Dirty Little Secret #5. You don’t have to do what other people tell you…

Do you read the paleo gurus? Have you had friends who are now half their size tell you the secret to their success? Have you ever watched “The Biggest Loser” or followed a diet plan religiously.

There is comfort in following ‘rules.’ We don’t have to think. And we can blame someone else if it all goes wrong.

By all means, take ideas (‘steal’ them as Dean Dwyer says) from the experts and apply what makes sense for you, what works for you in your life. But cherry pick, choose those suggestions that jive with your life, and, for pete’s sake, go at your own speed. This isn’t a race. If slow’s your speed, it’s your speed. Own it; work it, baby. The tortoise and the hare, remember?

Dirty Little Secret #6. Your community will help you…

If you’re here reading this, you’re on the paleo curve. Somewhere along it, anyway.

Surround yourself with supportive elements – paleo blogs, forums, books, food. Limit your exposure to those people, foods and activities you’re in the process of eliminating from your life.

Find a community to support you in your efforts. Ask, ask, and ask again. Don’t be shy, people will help, if you but ask. Find friends in real life who think like you do and move on from those who sabotage you, or ignore you when you don’t play their game.

Dirty Little Secret #7. You need to spend some time and/or money…

As noted above, going paleo is like learning a new skill. And when did you last learn a new skill without investing some time and money? My guess is almost never.

You will need to read blogs, buy the odd book (or get them from the library,) attend a seminar, purchase a cooking tool or three, change where and how you shop.

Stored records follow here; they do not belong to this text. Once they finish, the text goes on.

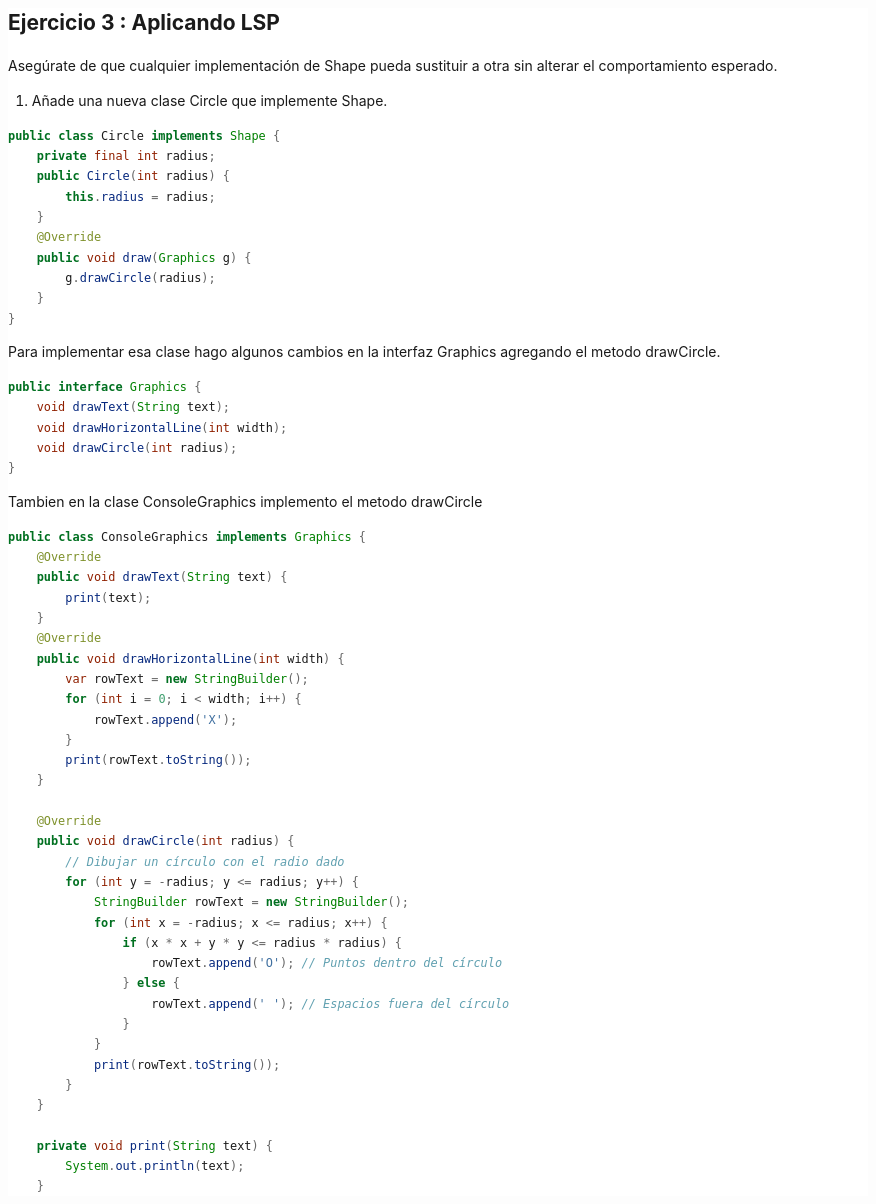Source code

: ## Ejercicio 3 : Aplicando LSP

Asegúrate de que cualquier implementación de Shape pueda sustituir a otra sin alterar el
comportamiento esperado.

1. Añade una nueva clase Circle que implemente Shape.

```java
public class Circle implements Shape {
    private final int radius;
    public Circle(int radius) {
        this.radius = radius;
    }
    @Override
    public void draw(Graphics g) {
        g.drawCircle(radius);
    }
}
```

Para implementar esa clase hago algunos cambios en la interfaz Graphics agregando el metodo drawCircle.

```java
public interface Graphics {
    void drawText(String text);
    void drawHorizontalLine(int width);
    void drawCircle(int radius);
}
```

Tambien en la clase ConsoleGraphics implemento el metodo drawCircle

```java
public class ConsoleGraphics implements Graphics {
    @Override
    public void drawText(String text) {
        print(text);
    }
    @Override
    public void drawHorizontalLine(int width) {
        var rowText = new StringBuilder();
        for (int i = 0; i < width; i++) {
            rowText.append('X');
        }
        print(rowText.toString());
    }

    @Override
    public void drawCircle(int radius) {
        // Dibujar un círculo con el radio dado
        for (int y = -radius; y <= radius; y++) {
            StringBuilder rowText = new StringBuilder();
            for (int x = -radius; x <= radius; x++) {
                if (x * x + y * y <= radius * radius) {
                    rowText.append('O'); // Puntos dentro del círculo
                } else {
                    rowText.append(' '); // Espacios fuera del círculo
                }
            }
            print(rowText.toString());
        }
    }

    private void print(String text) {
        System.out.println(text);
    }
```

It doesn’t have to be a lot and you don’t need to do it often but you need to accept that these investments are part of your paleo process.

Dirty Little Secret #8: You will feel resistance at many points…

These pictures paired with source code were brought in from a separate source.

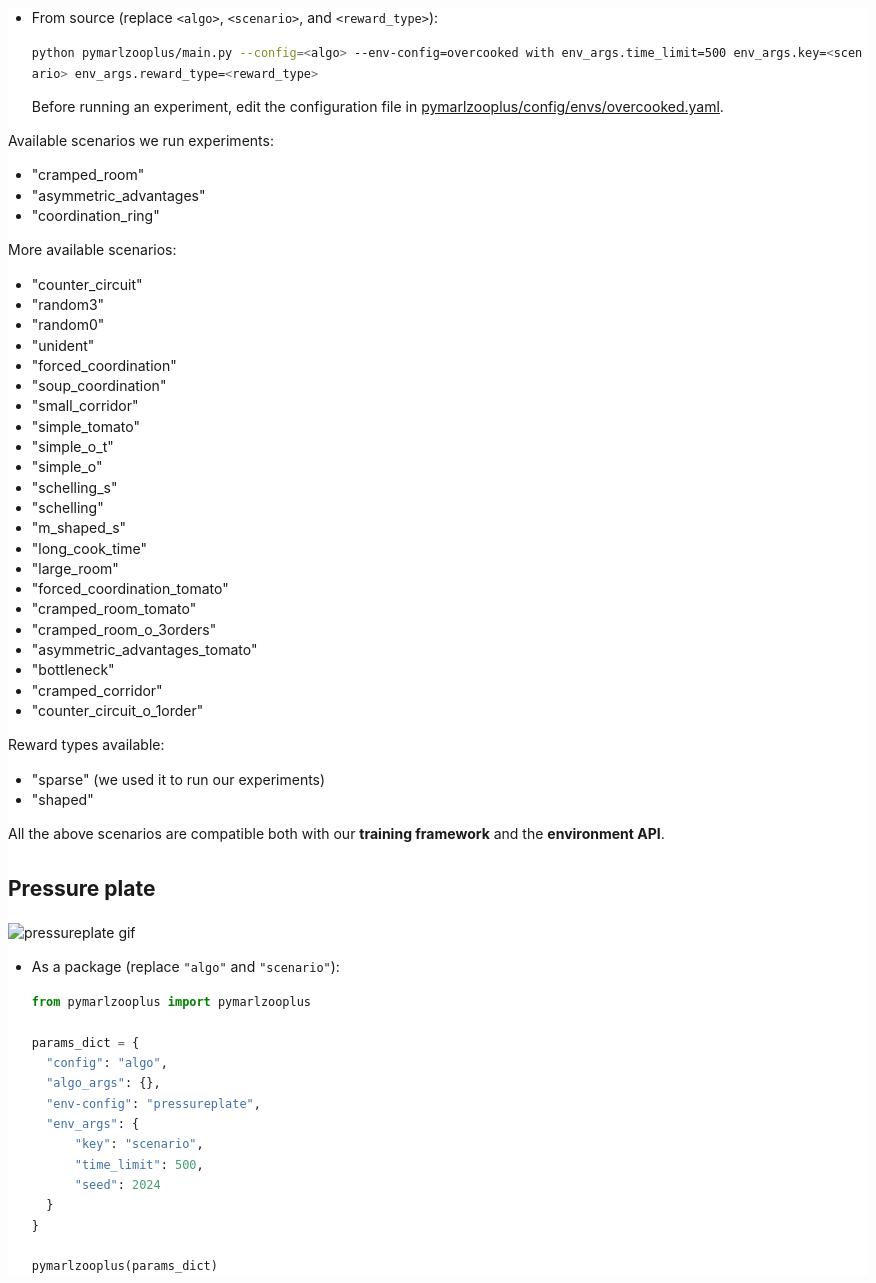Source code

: - From source (replace ```<algo>```, ```<scenario>```, and ```<reward_type>```):
  ```sh
  python pymarlzooplus/main.py --config=<algo> --env-config=overcooked with env_args.time_limit=500 env_args.key=<scenario> env_args.reward_type=<reward_type>
  ```
  Before running an experiment, edit the configuration file in [pymarlzooplus/config/envs/overcooked.yaml](pymarlzooplus/config/envs/overcooked.yaml). 

Available scenarios we run experiments:
- "cramped_room"
- "asymmetric_advantages"
- "coordination_ring"

More available scenarios:
- "counter_circuit"
- "random3"
- "random0"
- "unident"
- "forced_coordination"
- "soup_coordination"
- "small_corridor"
- "simple_tomato"
- "simple_o_t"
- "simple_o"
- "schelling_s"
- "schelling"
- "m_shaped_s"
- "long_cook_time"
- "large_room"
- "forced_coordination_tomato"
- "cramped_room_tomato"
- "cramped_room_o_3orders"
- "asymmetric_advantages_tomato"
- "bottleneck"
- "cramped_corridor"
- "counter_circuit_o_1order"

Reward types available:
- "sparse" (we used it to run our experiments)
- "shaped"

All the above scenarios are compatible both with our **training framework** and the **environment API**.


## Pressure plate
<img src="https://raw.githubusercontent.com/AILabDsUnipi/pymarlzooplus/main/images/pressureplate.gif" alt="pressureplate gif"  align="center" width="40%"/>

- As a package (replace ```"algo"``` and ```"scenario"```):
  ```python
  from pymarlzooplus import pymarlzooplus
  
  params_dict = {
    "config": "algo",
    "algo_args": {},
    "env-config": "pressureplate",
    "env_args": {
        "key": "scenario",
        "time_limit": 500,
        "seed": 2024
    }
  }
  
  pymarlzooplus(params_dict)
  ```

Everyone feels some level of “I don’t wanna” over paleo at some point. It would be inhuman to feel otherwise.

In the brilliant book, The War of Art, author Steven Pressfield talks about resistance and how it only occurs when we’re about to engage in something that will cause us to grow.

I struggle with paleo resistance all the time! Nothing would please me more than to eat a tub of chocolate-covered almonds on a regular basis. Like, daily.

Resistance happens. It’s part of the process to becoming a healthier person. If it’s not food, it’s exercise. If not exercise, it’s asking the cute girl out at the coffee shop. Resistance doesn’t go away. You’re stuck with it. See it as a signpost, pointing the way you should be going. Go that way and move on.